GIVEN INFORMATION:
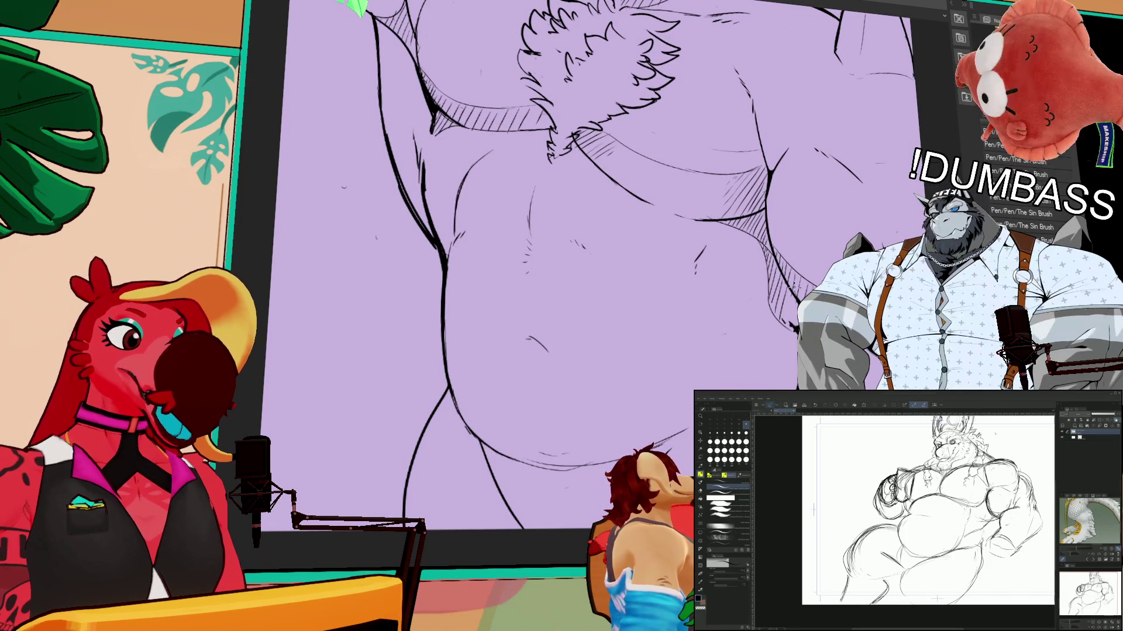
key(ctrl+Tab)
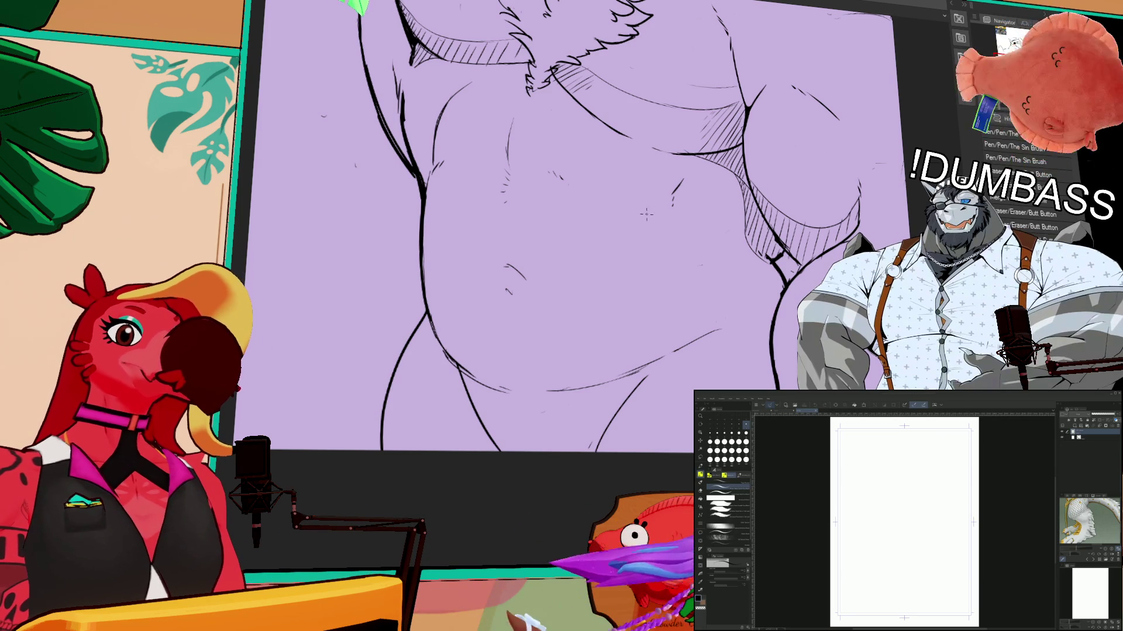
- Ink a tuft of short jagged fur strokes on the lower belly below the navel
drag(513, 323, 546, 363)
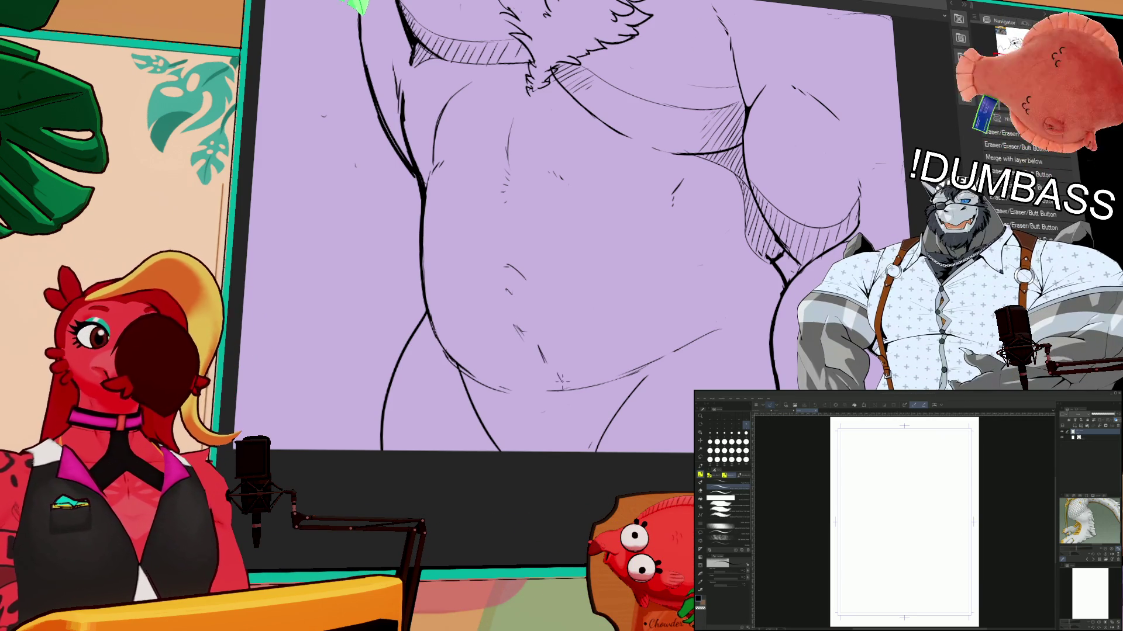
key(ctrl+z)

EXERCISE AIM:
Set down the material above exactly as written, but not the pictures.

RESPONSE AREA:
key(ctrl+Tab)
- Ink a tuft of short jagged fur strokes on the lower belly below the navel
drag(513, 323, 546, 363)
key(ctrl+z)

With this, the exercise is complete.